僕が総合診療医をめざすことを決めたきっかけは、2002年、研修医1年目の夏休み、タイのエイズ施設で知り合った欧米のGP(general practitioner)達との出会いだった。

「どのような患者のどのような症状も診られるようになりたい」という想いがあれば、今なら卒後直ちに総合診療医をめざせばいいわけだが、僕が卒業する頃にはまだそういう選択肢はなかった。学生の頃から、特定の領域で尊敬する先輩医師は複数いたのだが、完全なロールモデルはいなかった。

僕がエイズ施設を訪れた理由は、エイズとはどのような病で、いったい自分には何ができるのかを知りたい、というもので、わずか1週間の滞在だったがとても勉強になった。しかしそれ以上に「収穫」となったのが、欧米のGP達との出会いだった。

学生の頃から「うちの科ではありません」「専門外で分かりません」という医師の言葉に違和感があった。一方、タイで出会ったGP達は、すべての訴えを聞き、自身で対処できるケアを行い、困難な事例は領域にかかわらず自身で調べ、必要に応じて専門家の意見を聞くよう努めていた。当時のタイではまだ抗HIV薬が使用できず、HIV陽性者はほぼすべての医療機関から拒否されていた。そのため、このような施設で患者に寄り添うGPの存在がものすごく大きかったのだ。

これが医師のあるべき姿ではないか、と感じた僕は、帰国後、残りの研修期間でできるだけ多くの疾患を学ぶことを誓った。研修医期間終了後、再びタイに渡り同じ施設で数カ月のボランティに従事し、GPをめざしたいという気持ちが微塵も変化していないことを確信し、帰国後、母校の大阪市立大学の総合診療部の門を叩いた。
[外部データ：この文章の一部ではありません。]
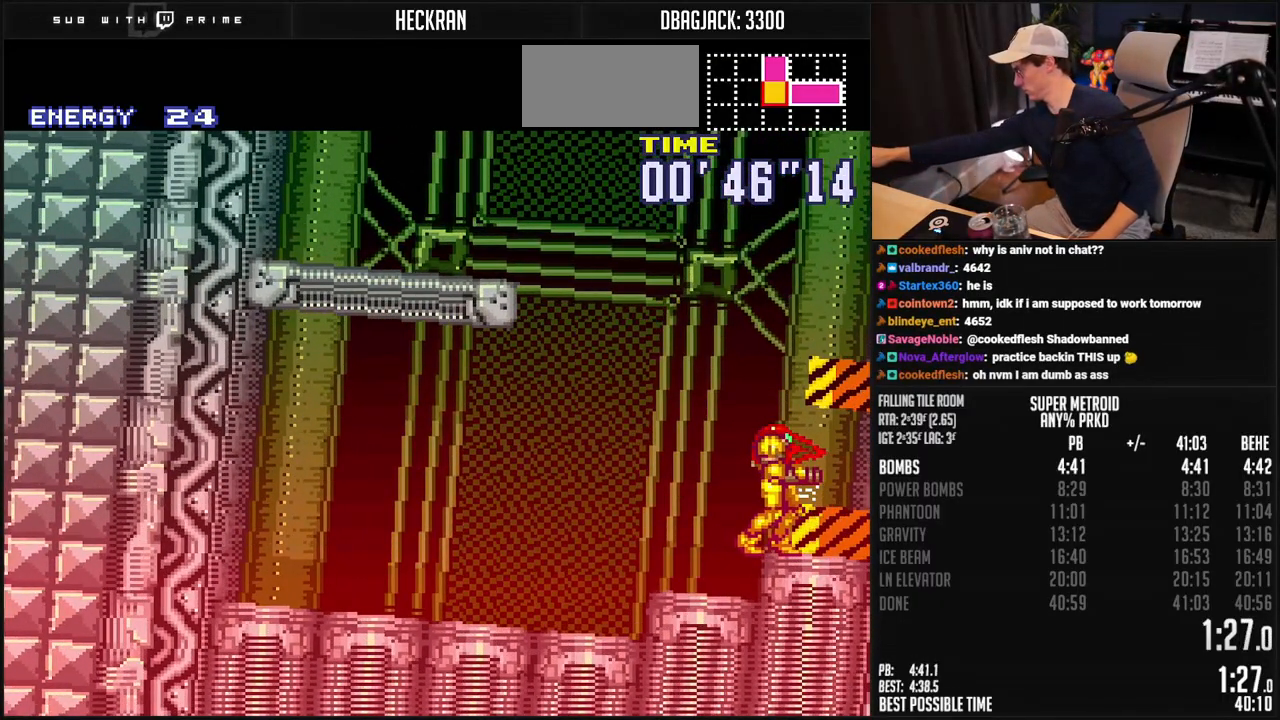
{"buttons": [], "events": [[117, "SELECT", "up"]]}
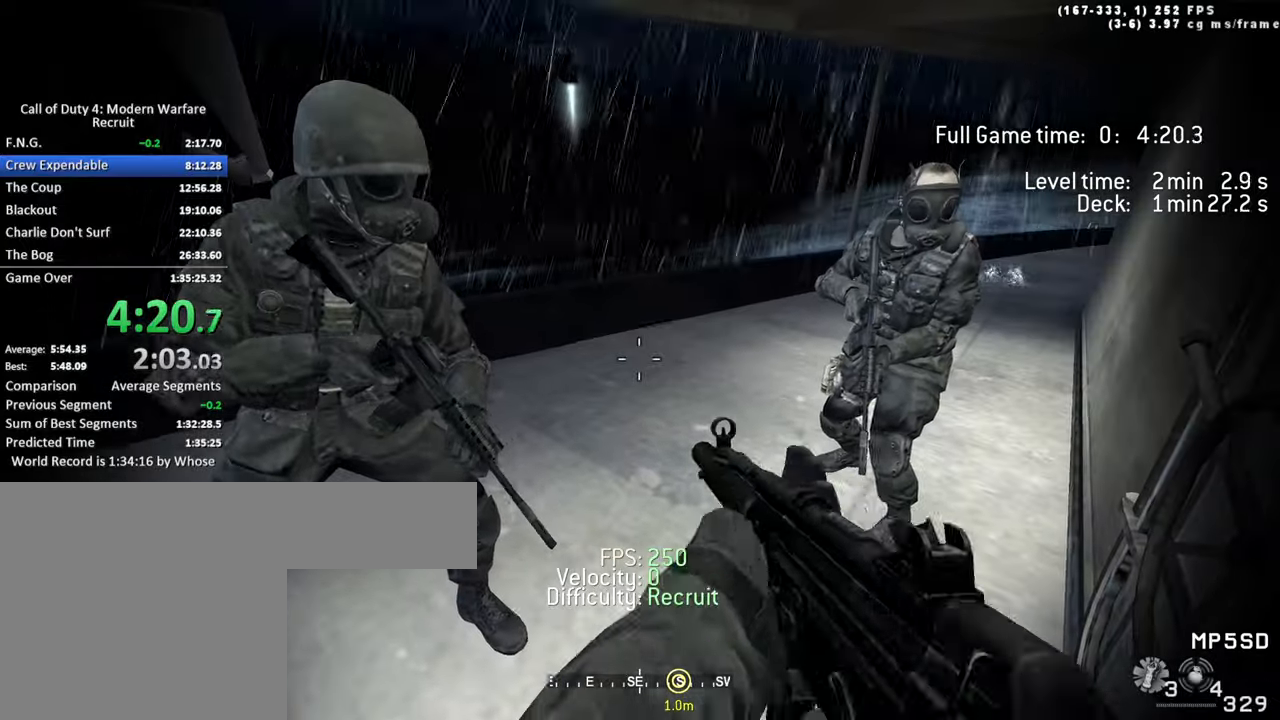
Gameplay with keyboard; each line is a JSON object with the keys held at the frame after it. "events" lists presses ("down") and releases ("up") of "1", "2", "3", "4", "5", "a", "alt", "c", "caps_lock", "ctrl", "d", "e", "f", "g", "q", "r", "s", "shift", "space", "t", "tab", "v", "w", "x" and "z" between this image and that frame as [ms after this image, input, new state], when the widget could be followed in between. No other keys are recorded. Mouse input is not recorded.
{"keys": [], "events": [[33, "r", "up"], [166, "1", "down"], [266, "1", "up"], [316, "1", "down"], [450, "1", "up"]]}
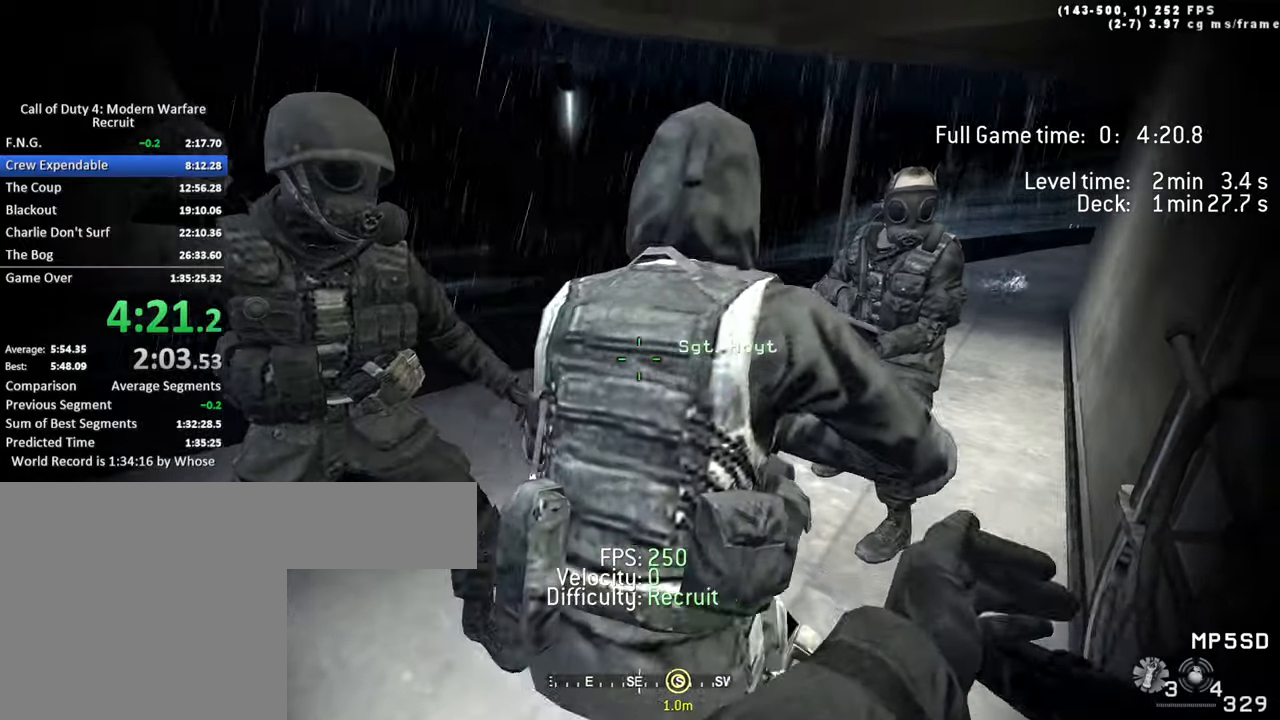
{"keys": ["1"], "events": [[433, "1", "down"]]}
大学で学べることは限られているため、複数の病院や診療所にも勉強に行かせてもらい、そして医局に籍を置きながら開業に至った。タイで欧米のGP達の姿に感銘を受けてから現在に至るまで一貫して感じていることがある。「総合診療医の需要はものすごく多い」というものだ。

当院には開業以来絶えない2つの“主訴”がある。1つは「他のどこでも診てもらえなかった」、もう1つは「複数の疾患を同時に診てほしい」だ。「医師は飽和している」などと感じたことは一度もない。